Babingtonia delicata
- Conservation status: Priority One — Poorly Known Taxa (DEC)

Scientific classification
- Kingdom: Plantae
- Clade: Tracheophytes
- Clade: Angiosperms
- Clade: Eudicots
- Clade: Rosids
- Order: Myrtales
- Family: Myrtaceae
- Genus: Babingtonia
- Species: B. delicata
- Binomial name: Babingtonia delicata Rye & Trudgen

= Babingtonia delicata =

- Genus: Babingtonia
- Species: delicata
- Authority: Rye & Trudgen
- Conservation status: P1

Species of flowering plant

Babingtonia delicata is a species of flowering plant in the family Myrtaceae and is endemic to a small area in the southwest of Western Australia. It is a slender shrub with erect stems, linear leaves and bright pink flowers in groups of up to three, each flower with 4 to 8 stamens.

==Description==
Babingtonia delicata is a shrub that typically grows to a height of 30–80 cm, and has slender, erect stems. The leaves are sometimes densely clustered, linear, 5–11 mm long and 0.5–0.8 mm wide on a petiole 0.4–0.7 mm long. The flowers are arranged in groups of up to three on a peduncle 1.0–2.2 mm long, each flower on a pedicel up to 0.5 mm long. The sepals are about 0.4 mm long and 0.7–1 mm wide and the petals are bright pink, 1.4–1.8 mm long. There are 4 to 8 stamens in each flower. The ovary has a single locule and the style is 0.5–0.7 mm long. Flowering occurs in November and December, and the fruit is a capsule 1.4–1.5 mm long and 1.3–1.4 mm wide.

==Taxonomy==
Babingtonia delicata was first formally described in 2015 by Barbara Rye and Malcolm Trudgen in the journal Nuytsia from specimens collected near Cataby in 2004. The specific epithet (delicata) means "dainty", referring to the form of the plant and its small, attractive flowers.

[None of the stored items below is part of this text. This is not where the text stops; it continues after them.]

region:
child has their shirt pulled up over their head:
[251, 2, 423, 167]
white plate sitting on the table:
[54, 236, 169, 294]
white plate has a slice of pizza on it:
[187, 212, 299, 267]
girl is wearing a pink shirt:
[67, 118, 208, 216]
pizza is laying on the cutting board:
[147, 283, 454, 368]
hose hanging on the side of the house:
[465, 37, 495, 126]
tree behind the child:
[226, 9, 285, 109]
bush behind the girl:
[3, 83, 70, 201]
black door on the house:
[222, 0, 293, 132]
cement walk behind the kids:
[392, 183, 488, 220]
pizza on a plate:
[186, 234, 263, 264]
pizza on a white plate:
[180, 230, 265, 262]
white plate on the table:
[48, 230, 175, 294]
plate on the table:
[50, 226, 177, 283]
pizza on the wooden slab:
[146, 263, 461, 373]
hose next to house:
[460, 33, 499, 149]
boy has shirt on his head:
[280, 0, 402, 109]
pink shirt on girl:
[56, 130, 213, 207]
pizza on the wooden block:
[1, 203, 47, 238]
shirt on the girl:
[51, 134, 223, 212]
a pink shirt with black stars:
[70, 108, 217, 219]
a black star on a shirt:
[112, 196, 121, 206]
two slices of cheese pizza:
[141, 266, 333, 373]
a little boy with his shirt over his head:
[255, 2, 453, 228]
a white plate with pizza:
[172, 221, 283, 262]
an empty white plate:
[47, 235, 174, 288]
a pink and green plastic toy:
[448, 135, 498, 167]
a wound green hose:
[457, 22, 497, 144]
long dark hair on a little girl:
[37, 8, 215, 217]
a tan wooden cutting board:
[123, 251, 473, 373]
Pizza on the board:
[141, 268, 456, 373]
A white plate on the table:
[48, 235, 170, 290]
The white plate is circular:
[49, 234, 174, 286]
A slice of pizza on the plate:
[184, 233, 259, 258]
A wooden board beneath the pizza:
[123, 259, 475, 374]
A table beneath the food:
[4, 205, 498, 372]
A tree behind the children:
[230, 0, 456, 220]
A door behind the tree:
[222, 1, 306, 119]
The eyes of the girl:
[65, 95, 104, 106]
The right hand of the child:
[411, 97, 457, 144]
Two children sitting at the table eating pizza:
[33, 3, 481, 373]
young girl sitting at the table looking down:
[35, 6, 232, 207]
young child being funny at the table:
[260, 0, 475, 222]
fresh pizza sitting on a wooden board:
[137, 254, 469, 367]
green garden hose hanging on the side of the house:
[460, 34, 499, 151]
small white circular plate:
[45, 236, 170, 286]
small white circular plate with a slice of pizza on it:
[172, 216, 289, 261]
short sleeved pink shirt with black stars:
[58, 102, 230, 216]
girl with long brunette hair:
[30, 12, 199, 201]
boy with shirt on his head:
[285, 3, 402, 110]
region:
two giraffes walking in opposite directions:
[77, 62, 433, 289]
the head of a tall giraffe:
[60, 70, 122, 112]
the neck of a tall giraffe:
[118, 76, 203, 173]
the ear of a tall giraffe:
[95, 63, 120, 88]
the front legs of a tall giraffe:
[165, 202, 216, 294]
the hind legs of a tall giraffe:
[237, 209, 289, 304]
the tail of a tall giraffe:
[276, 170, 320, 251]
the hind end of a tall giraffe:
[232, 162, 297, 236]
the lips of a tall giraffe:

==Distribution and habitat==
This species mostly grows in sandy soils in low-lying, winter-wet areas near Cataby, in the Geraldton Sandplains and Swan Coastal Plain biogeographic regions of south-western Western Australia.

==Conservation status==
Babingtonia delicata is listed as "Priority one" by the Western Australian Government Department of Biodiversity, Conservation and Attractions, meaning that it is known from only one or a few locations that are potentially at risk.